- _Text segment_:
When the FBI approached George Christian in 2005 with a national security letter (NSL) and lifetime gag order, the then–executive director of the Library Connection—a Connecticut library consortium—convened a meeting with the organization’s executive committee. The NSL would have forced them to turn over customer information without a judge’s order or a grand jury subpoena. They refused to comply and later came to be known as the Connecticut Four.
With the help of the American Civil Liberties Union (ACLU), they challenged the climate of surveillance and government overreach that followed the September 11 attacks, showing the nation that librarians would stand by the rights of patrons and civil liberties.
Here, the four share their memories of the experience and its resonance today with American Libraries. They are Christian, retired executive director of Library Connection; Barbara Bailey, director of Welles-Turner Memorial Library in Glastonbury, Connecticut; Peter Chase, retired director of Plainville (Conn.) Public Library; and Janet Nocek, director of Portland (Conn.) Library.
In your view, what was the significance of challenging the Patriot Act?
Christian: There were two significant outcomes: First, by challenging the Patriot Act, we exposed attorneys general John Ashcroft’s and Alberto Gonzales’s repeated misleading declarations to Congress and the public that the Patriot Act had not been, and never would be, used against libraries.
Second, our challenge made the public, the news media, and librarians aware that NSLs existed, that they came with perpetual gag orders, and that we and the ACLU believed that they are unconstitutional instruments.
Nocek: We were able to serve as witnesses to events of national consequence. The security-versus-privacy debate is an important one for America. We need to consider the consequences when security concerns lead to government overreach.
Chase: Unlike regular warrants, NSLs are under the sole authority of the FBI. It seemed to us like spying in the voting booth. I hoped the challenge showed that librarians would resist spying on patrons and that it would not be easy to violate patron privacy.
In the world of technology and surveillance, there have been troubling developments since 2005—even among library vendors. What has allowed for this trend, and what can people in the profession do to protect privacy and civil liberties?

(Saved data entries)

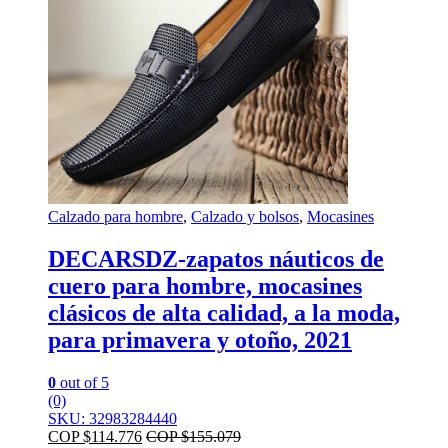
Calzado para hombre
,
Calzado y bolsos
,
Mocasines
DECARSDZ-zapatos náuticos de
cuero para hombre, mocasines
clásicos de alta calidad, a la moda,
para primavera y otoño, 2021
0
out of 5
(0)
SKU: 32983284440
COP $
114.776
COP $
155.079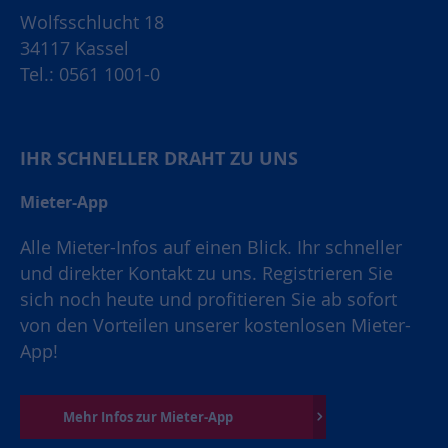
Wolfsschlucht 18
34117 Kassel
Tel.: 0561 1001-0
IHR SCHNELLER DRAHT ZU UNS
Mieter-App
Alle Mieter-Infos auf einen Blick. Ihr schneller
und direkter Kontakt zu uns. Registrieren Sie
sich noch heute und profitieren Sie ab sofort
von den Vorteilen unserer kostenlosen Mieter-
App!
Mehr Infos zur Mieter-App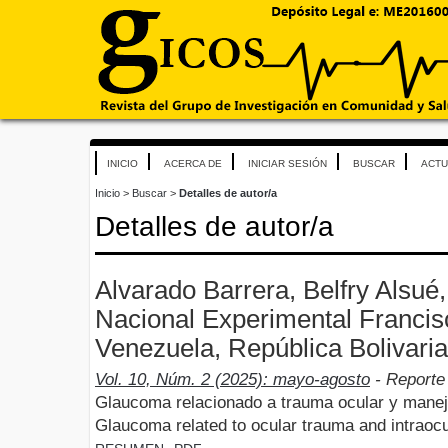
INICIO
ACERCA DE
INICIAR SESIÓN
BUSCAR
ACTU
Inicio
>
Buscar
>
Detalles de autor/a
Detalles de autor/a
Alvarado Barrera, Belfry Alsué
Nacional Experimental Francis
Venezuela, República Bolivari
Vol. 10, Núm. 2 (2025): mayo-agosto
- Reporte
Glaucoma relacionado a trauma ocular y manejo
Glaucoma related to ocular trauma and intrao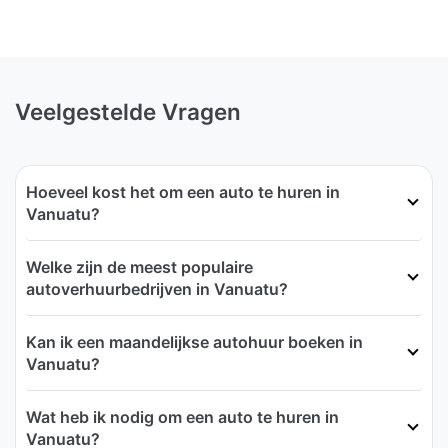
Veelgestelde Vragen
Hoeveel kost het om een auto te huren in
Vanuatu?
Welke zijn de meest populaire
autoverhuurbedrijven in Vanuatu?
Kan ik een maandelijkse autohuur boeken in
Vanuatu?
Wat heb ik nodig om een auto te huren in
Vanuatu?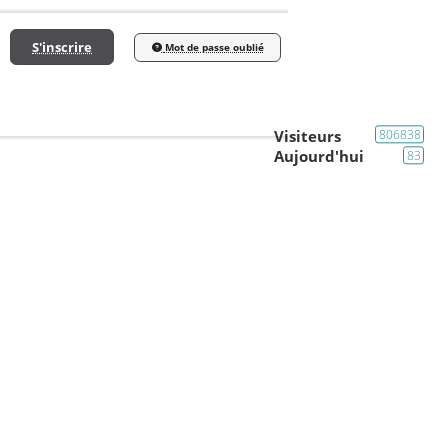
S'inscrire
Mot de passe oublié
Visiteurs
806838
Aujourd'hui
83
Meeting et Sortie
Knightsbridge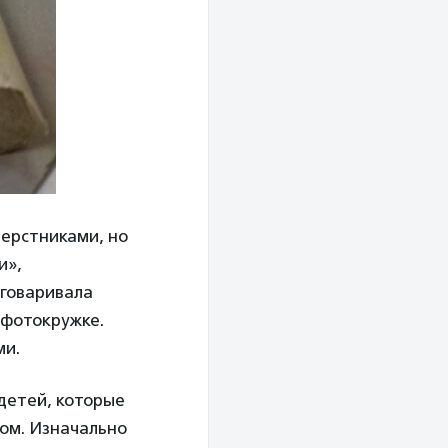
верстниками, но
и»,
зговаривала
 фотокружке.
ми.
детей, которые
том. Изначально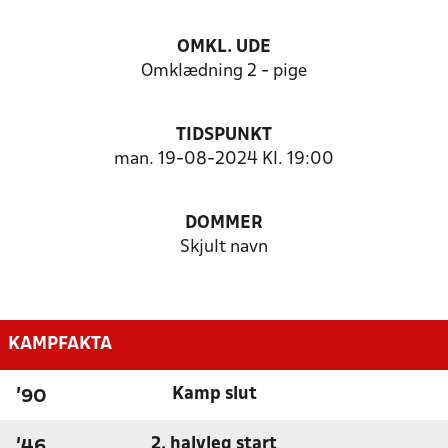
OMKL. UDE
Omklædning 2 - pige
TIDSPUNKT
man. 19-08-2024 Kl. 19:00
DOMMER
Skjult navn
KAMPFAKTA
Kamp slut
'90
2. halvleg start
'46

- _Task requirements_:
**1)** Set down verbatim the portion of the Connecticut Four interview that begins at the words "Chase: Unlike regular" and ends after the words "and civil liberties?".
**2)** Carry the Connecticut Four interview forward from the point at which it stops.
The saved data entries are material separate from the Connecticut Four interview.

- _Answers for this exercise_:
**1)**
Chase: Unlike regular warrants, NSLs are under the sole authority of the FBI. It seemed to us like spying in the voting booth. I hoped the challenge showed that librarians would resist spying on patrons and that it would not be easy to violate patron privacy.
In the world of technology and surveillance, there have been troubling developments since 2005—even among library vendors. What has allowed for this trend, and what can people in the profession do to protect privacy and civil liberties?

**2)**
Chase: The most frequent comment I hear from patrons and the public is that they don’t care about privacy. They say, “My life is an open book, I am not committing any crimes. The police could look at a list of what I borrowed or researched at the library, and I wouldn’t care.” Then I ask if they have curtains on their windows at home. Is it because they are doing illegal things—drugs, human trafficking, counterfeit currency? I hope not. It’s because we don’t want all our affairs to be public. You wouldn’t share your credit card bills with strangers or undress in the middle of the street. You want to have control over your own life, including what you let other people know about yourself.
Sometimes you want to open those curtains and let the sunshine in, and sometimes you want to conduct your life in private. Nobody wants to be on public display every minute of their lives. Part of being an individual is having the right to decide for yourself what, when, and to whom you tell things about your life, your thoughts, your dreams.
Nocek: In our own libraries, we must examine procedures and policies to ensure we protect patron confidentiality. ALA has some great resources, including a privacy toolkit. We need to consider that services that may be convenient to a patron also require safeguards to reduce privacy loss.
Bailey: As a profession, here are three things we can do now: First, keep informed about privacy. If you do not like what you see, contact the appropriate national, state, and local legislators. Second, conduct a privacy audit at your library. Review retained data and its role in your organization. Less is more! If you do not have a privacy statement, write one and review it with staff regularly. Finally, before signing a contract with a vendor, make sure you understand and agree with what they will be doing with the personal identifiable information collected.
Christian: Libraries rely on ILS vendors to manage their data remotely. These vendors, in turn, rely on third parties for, say, cloud data storage to enhance their products with additional electronic resources that are seamlessly integrated into their products. All of this enhances patron experiences and the library’s management capabilities, but it has also removed the library’s ability to be the data guardian.
Today the FBI might present an NSL to the cloud manager and use a gag order to keep both the ILS vendor and the library from ever knowing their data was accessed. A root problem is the lack of oversight over the government’s national security activities and the enormous profitability of pandering to the government’s perceived need for information. Practically all government-sponsored surveillance activities are conducted by contractors who have a profit incentive to keep the surveillance effort going and to continue to increase its scope.
Just as technological developments have enabled these erosions of our privacy, it is my hope that technological developments may provide a cure. The routine encrypting of data may become the norm in the near future, and advances in encryption may outpace the practicality of prying into encrypted data.
Library professionals have important roles to play in this climate of surveillance. They can work to increase awareness of surveillance issues and of the steps individuals can take to protect themselves, at least from commercial and criminal misuse of their personal information. They can also explore using technologies such as Tor to keep patrons’ online activities in the library private. In the longer run, they should think about how to ensure that as library systems evolve to use encrypted data, the control of the encryption keys remains with the libraries and is not delegated to system vendors, cloud managers, or other third parties.
If you had to do it all over again, what would you have done differently? Done the same?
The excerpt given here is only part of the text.